Items from a data source:
=== Begin Enclosure ===
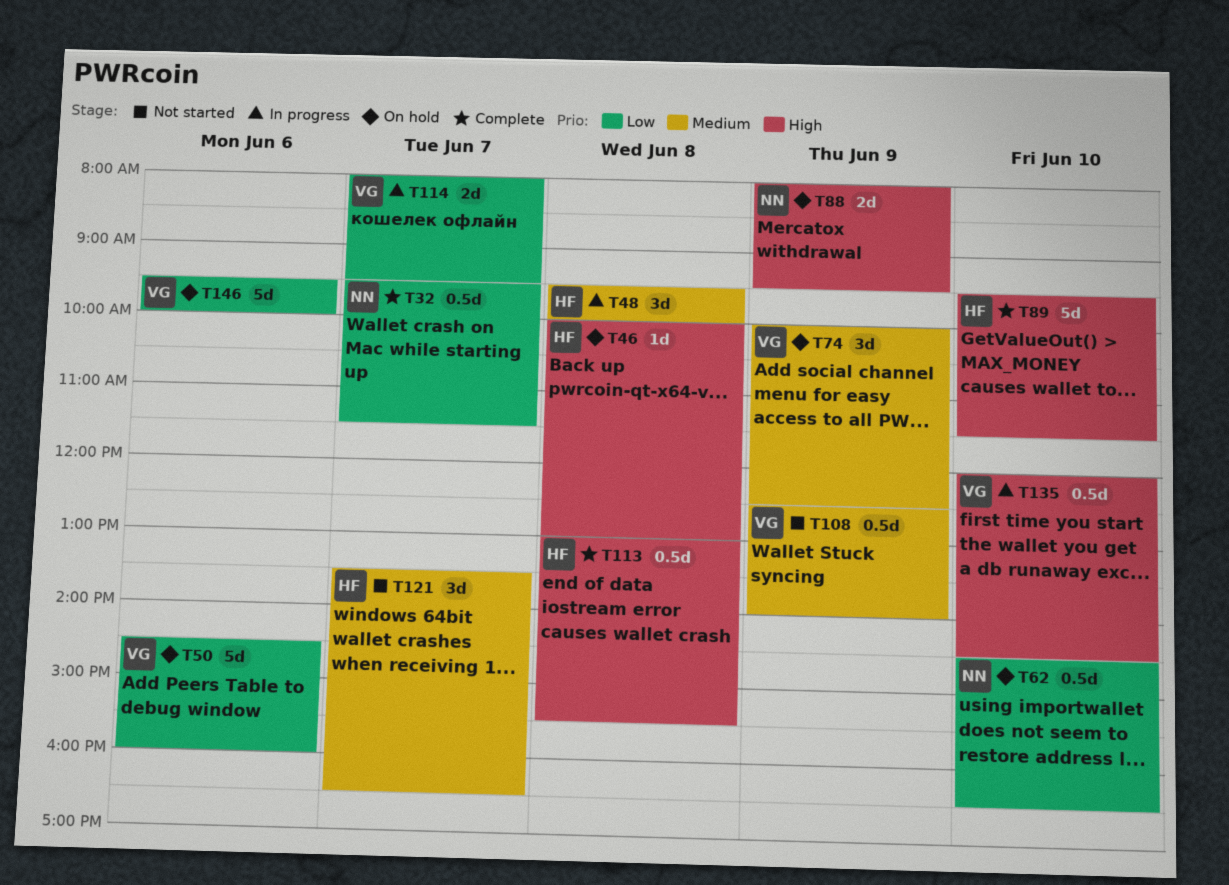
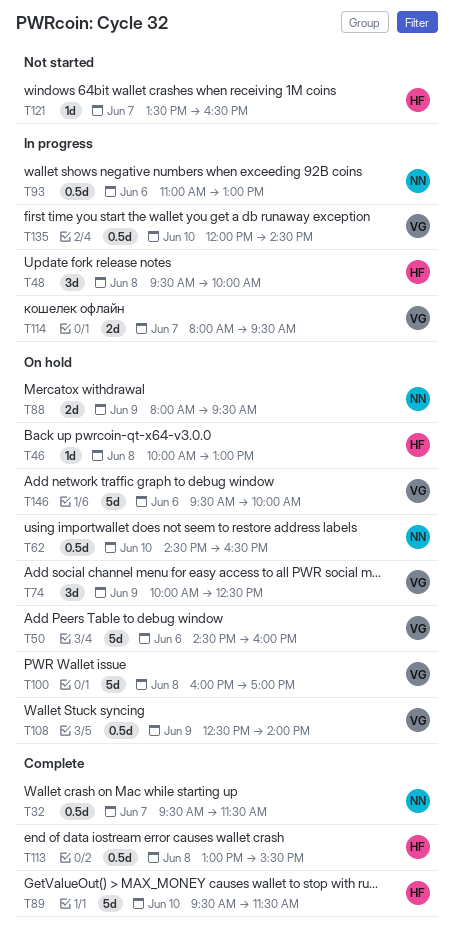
T93: none -> present
T100: none -> present
T108, status: Not started -> On hold
T121, estimate: 3d -> 1d

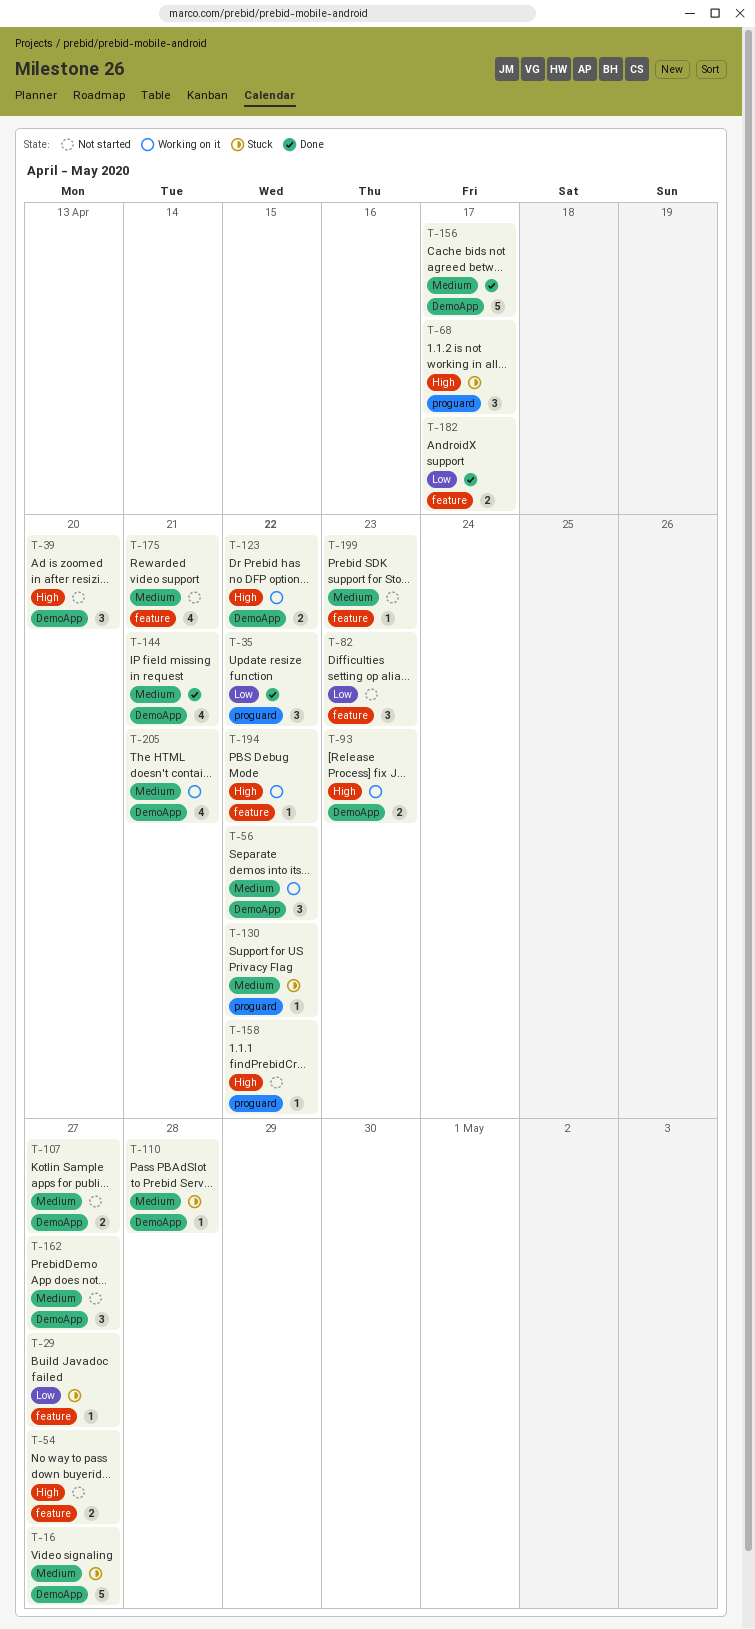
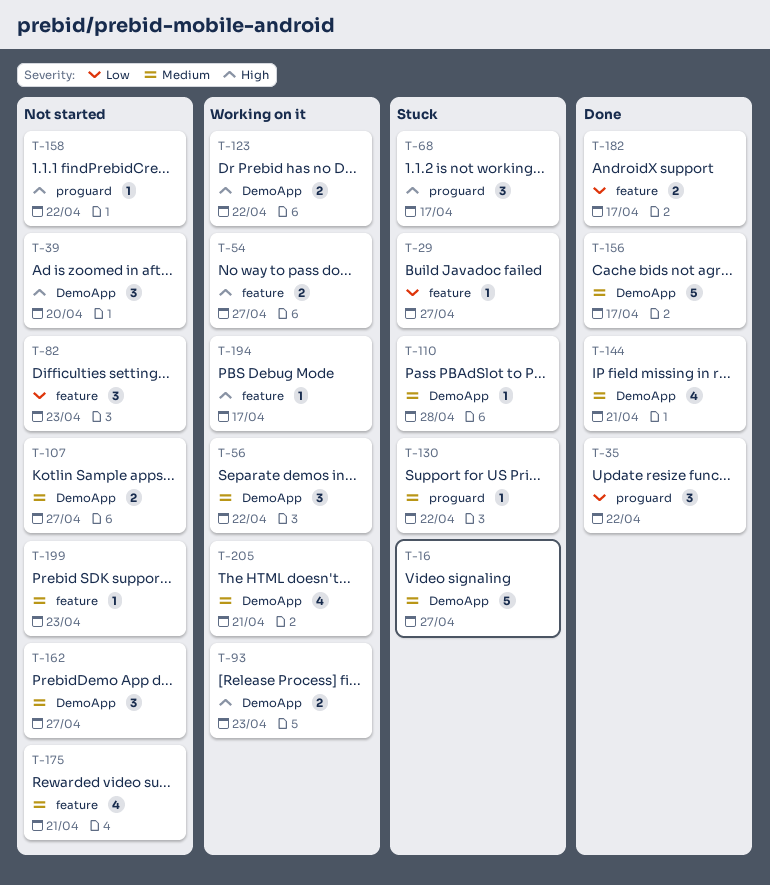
T-54, status: Not started -> Working on it
T-194, due: Apr 22 -> Apr 17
=== End Enclosure ===
▶ [What the task requires]
The entries above should be retyped word for word, with all pictures omitted.

▶ [Result of the task]
T93: none -> present
T100: none -> present
T108, status: Not started -> On hold
T121, estimate: 3d -> 1d

T-54, status: Not started -> Working on it
T-194, due: Apr 22 -> Apr 17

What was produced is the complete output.